Appearing at a rally against the death penalty in Old City, the Rev. Jesse Jackson used Abu-Jamal as a symbol of how the criminal justice system is flawed and how innocent people can be executed.

"We don&'t want police to be shot, we don't want civilians to be shot, we don't want anyone to be shot, but we also don't want reasonable doubts to be ignored," he said.

Reiterating his support for Vice President Al Gore in the presidential campaign, he acknowledged that Gore supports the death penalty, but said the Democratic Party has room "for civil debate."

Earlier in the day, only a handful of protesters turned up for a rally challenging immigration laws.
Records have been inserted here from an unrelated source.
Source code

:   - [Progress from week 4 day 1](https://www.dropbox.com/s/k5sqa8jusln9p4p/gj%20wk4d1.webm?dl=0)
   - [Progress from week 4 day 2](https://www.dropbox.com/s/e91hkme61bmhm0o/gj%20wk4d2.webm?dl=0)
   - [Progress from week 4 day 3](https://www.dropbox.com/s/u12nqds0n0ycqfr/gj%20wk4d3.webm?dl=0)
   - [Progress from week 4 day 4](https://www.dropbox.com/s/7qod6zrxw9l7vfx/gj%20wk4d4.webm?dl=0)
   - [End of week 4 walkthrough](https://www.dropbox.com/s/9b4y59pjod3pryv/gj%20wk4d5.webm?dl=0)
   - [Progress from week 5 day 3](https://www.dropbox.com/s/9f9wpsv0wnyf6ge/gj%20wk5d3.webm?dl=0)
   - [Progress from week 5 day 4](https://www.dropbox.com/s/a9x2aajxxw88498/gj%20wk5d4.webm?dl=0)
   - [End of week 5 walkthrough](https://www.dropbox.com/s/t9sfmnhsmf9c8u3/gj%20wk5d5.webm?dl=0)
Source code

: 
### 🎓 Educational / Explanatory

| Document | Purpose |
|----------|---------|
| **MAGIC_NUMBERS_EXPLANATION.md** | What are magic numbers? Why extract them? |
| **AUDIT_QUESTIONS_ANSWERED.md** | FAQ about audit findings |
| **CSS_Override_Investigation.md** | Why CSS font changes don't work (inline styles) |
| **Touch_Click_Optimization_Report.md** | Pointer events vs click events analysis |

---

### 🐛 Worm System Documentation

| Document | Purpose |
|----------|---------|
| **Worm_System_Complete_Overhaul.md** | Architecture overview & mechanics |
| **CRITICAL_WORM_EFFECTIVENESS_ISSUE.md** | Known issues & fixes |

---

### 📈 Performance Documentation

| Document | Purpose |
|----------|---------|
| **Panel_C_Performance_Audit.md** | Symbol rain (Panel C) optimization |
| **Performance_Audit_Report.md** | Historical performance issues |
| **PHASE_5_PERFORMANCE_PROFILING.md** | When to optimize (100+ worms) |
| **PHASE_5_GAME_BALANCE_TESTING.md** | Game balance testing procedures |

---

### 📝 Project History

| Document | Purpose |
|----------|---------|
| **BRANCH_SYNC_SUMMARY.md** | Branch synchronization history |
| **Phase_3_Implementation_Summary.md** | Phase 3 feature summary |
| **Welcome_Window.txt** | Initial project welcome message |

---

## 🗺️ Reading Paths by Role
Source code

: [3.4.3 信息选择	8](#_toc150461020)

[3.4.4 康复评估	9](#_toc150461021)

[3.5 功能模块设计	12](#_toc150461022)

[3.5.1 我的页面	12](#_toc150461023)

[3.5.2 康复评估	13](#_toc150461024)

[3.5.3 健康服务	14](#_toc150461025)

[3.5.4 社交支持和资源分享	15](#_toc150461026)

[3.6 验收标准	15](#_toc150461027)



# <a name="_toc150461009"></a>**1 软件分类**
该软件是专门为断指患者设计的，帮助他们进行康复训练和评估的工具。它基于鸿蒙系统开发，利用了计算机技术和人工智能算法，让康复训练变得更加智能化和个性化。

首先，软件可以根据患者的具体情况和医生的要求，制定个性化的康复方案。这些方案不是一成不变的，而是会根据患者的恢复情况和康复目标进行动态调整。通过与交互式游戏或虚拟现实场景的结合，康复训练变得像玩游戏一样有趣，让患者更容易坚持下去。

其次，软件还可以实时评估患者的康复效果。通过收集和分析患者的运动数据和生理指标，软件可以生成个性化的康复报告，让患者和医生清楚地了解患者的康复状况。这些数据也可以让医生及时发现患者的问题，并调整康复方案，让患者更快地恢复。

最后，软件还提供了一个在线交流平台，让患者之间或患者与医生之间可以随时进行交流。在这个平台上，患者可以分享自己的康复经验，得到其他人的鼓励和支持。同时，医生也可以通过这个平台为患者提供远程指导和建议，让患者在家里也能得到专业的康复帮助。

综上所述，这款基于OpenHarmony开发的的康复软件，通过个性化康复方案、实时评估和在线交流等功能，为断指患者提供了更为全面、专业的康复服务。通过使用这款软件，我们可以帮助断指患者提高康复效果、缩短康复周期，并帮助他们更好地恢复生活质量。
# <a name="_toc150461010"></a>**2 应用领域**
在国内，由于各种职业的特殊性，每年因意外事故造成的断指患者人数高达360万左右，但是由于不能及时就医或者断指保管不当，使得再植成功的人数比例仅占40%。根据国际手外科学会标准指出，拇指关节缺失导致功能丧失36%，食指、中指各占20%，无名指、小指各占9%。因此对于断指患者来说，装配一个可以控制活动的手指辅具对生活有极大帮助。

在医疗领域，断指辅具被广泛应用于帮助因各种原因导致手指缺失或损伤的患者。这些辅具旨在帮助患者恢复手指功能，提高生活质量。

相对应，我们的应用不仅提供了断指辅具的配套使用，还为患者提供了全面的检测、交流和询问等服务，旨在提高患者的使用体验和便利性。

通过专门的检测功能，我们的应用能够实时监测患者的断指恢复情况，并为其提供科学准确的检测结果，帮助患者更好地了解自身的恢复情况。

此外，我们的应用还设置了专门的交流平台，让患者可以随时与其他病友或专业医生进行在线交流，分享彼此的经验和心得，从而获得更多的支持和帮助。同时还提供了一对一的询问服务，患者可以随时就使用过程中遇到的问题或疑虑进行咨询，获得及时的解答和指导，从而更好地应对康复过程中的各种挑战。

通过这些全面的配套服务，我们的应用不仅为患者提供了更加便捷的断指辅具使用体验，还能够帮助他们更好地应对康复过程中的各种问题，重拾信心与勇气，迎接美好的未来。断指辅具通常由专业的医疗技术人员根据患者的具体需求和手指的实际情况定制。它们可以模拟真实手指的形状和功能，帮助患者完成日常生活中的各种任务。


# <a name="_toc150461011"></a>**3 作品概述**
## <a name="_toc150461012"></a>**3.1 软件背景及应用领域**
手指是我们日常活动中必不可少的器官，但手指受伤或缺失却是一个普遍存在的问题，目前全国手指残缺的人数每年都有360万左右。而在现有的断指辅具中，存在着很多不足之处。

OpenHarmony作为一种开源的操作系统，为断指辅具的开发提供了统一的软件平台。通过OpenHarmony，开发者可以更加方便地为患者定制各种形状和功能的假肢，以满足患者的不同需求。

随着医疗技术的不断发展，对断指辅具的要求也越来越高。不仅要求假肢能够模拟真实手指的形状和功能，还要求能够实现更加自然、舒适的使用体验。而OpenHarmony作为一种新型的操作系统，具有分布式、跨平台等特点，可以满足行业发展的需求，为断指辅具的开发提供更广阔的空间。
"Maybe they just looked at the weather and decided not to come," said Sgt. Steve Naughton, a civil affairs officer, as police waited for the anti-immigration group to appear. About 40 eventually did.

Elsewhere, small groups gathered to talk about issues including tobacco, campaign finances and abortion. But overall, the city was quiet.

The quiet streets were in contrast to yesterday, when police officers, followed by Commissioner John Timoney on a bicycle, cleared the way for demonstrators from the Kensington Welfare Rights Union.

The group achieved its twin goals: Marching on Broad Street and massing within sight of the First Union Center, where the Republican National Convention is being held, for chants about homelessness, poverty and economic disparity.

Police commanders, negotiating with protest leader Cheri Honkala as her ragged caravan lurched down Broad Street, deftly but firmly herded hundreds of protesters into a fenced city park well away from the secured grounds of the convention center.

Yesterday's marchers fell into line, literally, after Timoney made a crucial decision: Let them march on the street, even without a permit.

"I'm not happy that people went out on Broad Street and blocked traffic, but I can live with it," Timoney said at mid-day, standing in the middle of Broad Street. "We think the event went pretty good." Timoney estimated the crowd at 1,500 to 2,000 at its peak. A KWRU spokesman put the number at between 700 and 1,000.

Almost four hours into the march, a punishing sun and oppressive humidity had left the demonstrators so fatigued that they managed only to raise limp banners and listen to a few weary speakers at FDR Park.